If you live with your family or roommates, the costs of housing can quite easily slip through the net. This is not only because it tends to be cheaper, but also because you might not be the roommate in charge of the household finances or paying the bills.
With that in mind, it may come as a shock when you decide it’s time to fly out of the nest and realize that budgeting properly is an important part of living alone.
Before considering how to afford living alone, it’s important to realize that your rent is not the only expense you’ll have. There are also other essential costs: utility bills, health, insurance, internet or phone bills, and groceries. On top of this, you need to factor in other non-essential expenditure, including leisure activities, debt repayments, and a rainy day fund.
Therefore, if you’re asking yourself, “can I afford to live on my own?”, a good place to start is to calculate whether or not your annual income is as close to around 40 times your monthly rent as possible.
If you find yourself fitting into this category, then following these tips on how to budget for living alone will allow for a smooth transition.
Work Out Your Post-Tax Income
There’s no use trying to figure out how to afford living alone if you’re working off unrealistic figures that don’t properly reflect how much you earn after paying taxes.
Depending on your salary, an average of almost 30% of your yearly earnings could be going towards taxes, just as it did for the average American in 2018.
Therefore, make sure you take into account the amount you'll spend each month on automatic tax deductions. This will give you a more realistic picture of your financial flexibility.
If you’re wondering how to afford an apartment by yourself, there are several techniques you can use to save money as well as reorganize your finances. This is otherwise known as budgeting. Here are a few planning methods we recommend:
- Envelopes - One way is to take out your paycheck in cash as soon as you receive it. Once you have done this, you can separate the money into different envelopes to control how much you are spending, and on what. Different envelope labels could include groceries, internet, and entertainment.
- 50/30/20 - This budgeting plan divides your post-tax income up into three categories: 50% for necessities -- such as rent, utilities, transportation, and groceries -- 30% for wants, and then 20% for savings. This helps you ensure you’re saving a healthy proportion of your monthly income each time you get paid.
- Zero-based Budgeting - Zero-based budgeting is, quite literally, what it says. It starts your budget from zero at the start of each new month. This is a good way to make sure you’re living off your previous month’s earnings, rather than the wages you are about to earn.
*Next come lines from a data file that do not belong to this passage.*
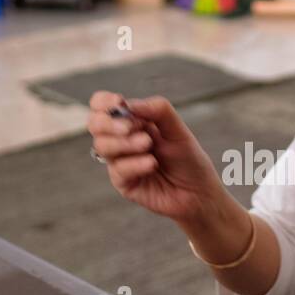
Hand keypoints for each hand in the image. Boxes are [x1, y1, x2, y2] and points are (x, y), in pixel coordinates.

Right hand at [86, 90, 226, 223]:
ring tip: (149, 145)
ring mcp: (120, 162)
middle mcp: (121, 140)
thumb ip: (157, 110)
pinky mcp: (123, 183)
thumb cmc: (188, 159)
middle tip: (134, 127)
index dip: (104, 102)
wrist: (198, 191)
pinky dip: (135, 164)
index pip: (101, 106)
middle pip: (95, 124)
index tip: (119, 103)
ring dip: (125, 143)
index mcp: (132, 122)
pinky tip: (152, 164)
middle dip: (111, 123)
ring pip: (102, 146)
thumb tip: (128, 105)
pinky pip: (118, 169)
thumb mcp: (177, 129)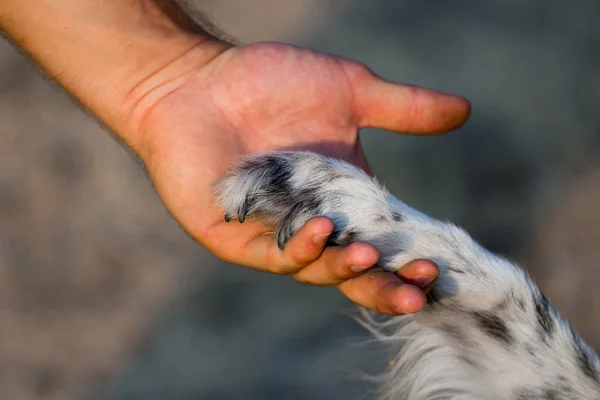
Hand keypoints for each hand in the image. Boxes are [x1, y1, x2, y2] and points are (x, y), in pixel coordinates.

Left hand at [137, 42, 468, 314]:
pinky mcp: (237, 240)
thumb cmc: (268, 82)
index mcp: (345, 201)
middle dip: (389, 286)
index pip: (386, 244)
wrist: (200, 79)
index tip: (439, 267)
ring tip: (370, 255)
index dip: (411, 262)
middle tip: (422, 286)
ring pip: (319, 272)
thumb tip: (465, 110)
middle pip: (358, 273)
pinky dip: (301, 251)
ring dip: (348, 270)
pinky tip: (319, 232)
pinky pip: (275, 257)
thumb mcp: (349, 92)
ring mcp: (276, 236)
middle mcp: (315, 226)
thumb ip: (404, 108)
If you’re looking for a creative way to raise funds for a solo move, why not sign your spare room up for storage with Stache.
Keep an eye on your progress
There are a wide range of both paid and free budgeting apps, such as Pocketsmith and Mint. These can be useful tools for forecasting your finances and organizing your savings. In addition, if you discover you’re not quite on track with sticking to your budget one month, you can take control of the situation as soon as possible. The good news is that if you’re the only person living in your house, you can control the cost of your bills.
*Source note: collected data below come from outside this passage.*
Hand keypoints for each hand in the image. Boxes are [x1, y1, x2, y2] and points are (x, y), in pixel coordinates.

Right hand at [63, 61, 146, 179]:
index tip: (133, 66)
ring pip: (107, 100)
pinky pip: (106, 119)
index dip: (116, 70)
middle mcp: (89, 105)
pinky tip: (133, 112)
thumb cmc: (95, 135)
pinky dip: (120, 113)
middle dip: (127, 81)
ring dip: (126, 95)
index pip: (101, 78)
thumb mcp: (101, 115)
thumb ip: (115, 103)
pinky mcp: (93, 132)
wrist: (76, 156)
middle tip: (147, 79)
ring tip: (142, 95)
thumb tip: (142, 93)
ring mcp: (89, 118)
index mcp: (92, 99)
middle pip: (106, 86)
You decide whether or not to turn the central heating on, you decide how many showers to take a day, how often to wash your clothes, and so on.
Make Saving Automatic
Disciplining yourself to store a portion of your salary away each month for saving is harder than you might think. Regardless of your intentions to put that extra $100 away in your savings account for a rainy day, if it sits there in your checking account it will most probably get spent before you can even bat an eyelid.
However, if you set up a direct debit each month to ensure that a set amount of money is automatically transferred from your checking to your savings account, then the likelihood is that you will be saving each month without even noticing.
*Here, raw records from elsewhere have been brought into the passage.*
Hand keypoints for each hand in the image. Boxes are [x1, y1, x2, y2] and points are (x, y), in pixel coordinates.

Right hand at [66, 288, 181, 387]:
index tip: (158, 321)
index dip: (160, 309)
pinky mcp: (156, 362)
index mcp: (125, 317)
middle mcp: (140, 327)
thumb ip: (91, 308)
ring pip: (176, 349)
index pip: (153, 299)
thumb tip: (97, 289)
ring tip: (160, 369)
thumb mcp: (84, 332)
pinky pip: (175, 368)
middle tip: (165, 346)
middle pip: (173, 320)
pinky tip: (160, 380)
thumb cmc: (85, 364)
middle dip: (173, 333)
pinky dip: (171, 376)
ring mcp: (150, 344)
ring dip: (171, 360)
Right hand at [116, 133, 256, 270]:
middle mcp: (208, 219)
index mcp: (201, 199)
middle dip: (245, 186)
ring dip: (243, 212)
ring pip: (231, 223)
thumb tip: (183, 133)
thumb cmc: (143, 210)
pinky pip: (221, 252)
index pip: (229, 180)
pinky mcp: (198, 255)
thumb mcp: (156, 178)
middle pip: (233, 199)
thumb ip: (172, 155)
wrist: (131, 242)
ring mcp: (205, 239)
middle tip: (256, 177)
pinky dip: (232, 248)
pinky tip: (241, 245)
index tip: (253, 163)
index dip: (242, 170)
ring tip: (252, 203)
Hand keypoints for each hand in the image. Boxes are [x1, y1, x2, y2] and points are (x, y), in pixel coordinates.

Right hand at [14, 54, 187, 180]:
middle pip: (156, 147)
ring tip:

Can’t bring yourself to set up a direct debit? Nominate a friend or a family member to hold you accountable!
Review Your Budget Every Half Year
The most important thing to remember about budgeting while living alone is that financial situations change over time. The amount of money you’re spending each month might vary seasonally. Who knows when you might end up changing jobs or taking on more financial commitments? And unexpected costs have the tendency to spring up out of the blue.
Don’t be hard on yourself if you realize your budgeting plan isn’t quite working out the way you might have hoped. Simply revisit and modify it! Making slight changes or adjustments could work wonders for your progress.
If you’re looking for extra ways to supplement your income from home, check the 8 Legit Ways to Make Money From Home.
Still not sure how to afford living alone? Well, there’s no better way to fully know whether or not it will work than simply taking the plunge.